▶ _EXERCISE REQUIREMENTS_
1/ Summarize the blog post below in two sentences.
2/ From the blog post below, copy the text from "Wednesday, December 09, 2009" to "cream at 3am." word for word.

▶ _PROVIDED TEXT_
+-------+

I also played around with some photos using old-but-new blocks that I ordered after seeing some of Neil Hollingsworth's paintings using them.  I asked him where he found the blocks and he let me know, so I ordered some of  these rather sweet reproductions for myself.  I just need to get some natural light to paint or draw them.  The mornings are too dark to see a thing before I head to work.

I have so many ideas in my head and they sometimes come out in a jumble with projects and pieces all vying for attention.  One at a time.  Mostly.

Wednesday, December 09, 2009

A handful


I wanted to draw or paint something tonight, but didn't know what.  I've finished a few projects and commissions and find that I have a bit of a lull after that, as if my brain and body slow down for awhile. But I still needed to create something.  Funny how there's something inside that insists on certain actions.  Probably similar to the same voice that makes you get out of bed for ice cream at 3am.

I browsed through images that I have and came across a photo of Geoff Meeker.  Geoff is an independent communications consultant and writes a blog, Meeker on Media, that is published in The Telegram.   I know Geoff on Facebook and had asked him awhile back if I could use this image that was on his profile there.  I liked the lighting and the colours that the computer screen he was facing reflected back onto the skin.

So this is a tiny version of Geoff that I started tonight.  Its artist trading card size 3.5 x 2.5 in watercolour on Strathmore cold press.  I thought I'd show the initial sketch as well as where I am so far. I have the base layers of colour and shape in, I just need to clean up edges and intensify the shadows.  At this size, watercolour pencils come in handy for the details, as I never seem to have a lot of luck with those teeny tiny brushes with two hairs on them.  They frustrate more than satisfy.

+-------+

▶ _DATA EXTRACTS_
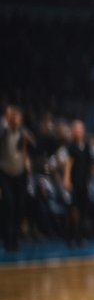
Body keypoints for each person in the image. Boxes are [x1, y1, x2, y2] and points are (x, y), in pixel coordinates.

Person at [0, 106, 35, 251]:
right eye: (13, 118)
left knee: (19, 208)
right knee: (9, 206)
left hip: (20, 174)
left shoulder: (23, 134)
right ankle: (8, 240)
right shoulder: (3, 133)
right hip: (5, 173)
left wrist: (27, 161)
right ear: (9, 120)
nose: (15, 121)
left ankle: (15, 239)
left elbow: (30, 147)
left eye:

+-------+

▶ _RESULTS OF THE EXERCISE_
1/ The writer ordered reproduction old-style blocks after seeing Neil Hollingsworth's paintings of them, but needs natural light to paint or draw them, and has many ideas competing for attention. During a lull after finishing several projects, the writer started a tiny artist-trading-card-size watercolor of Geoff Meeker from his Facebook photo, with the base layers done and the edges and shadows still to refine.

2/
Wednesday, December 09, 2009

A handful


I wanted to draw or paint something tonight, but didn't know what.  I've finished a few projects and commissions and find that I have a bit of a lull after that, as if my brain and body slow down for awhile. But I still needed to create something.  Funny how there's something inside that insists on certain actions.  Probably similar to the same voice that makes you get out of bed for ice cream at 3am.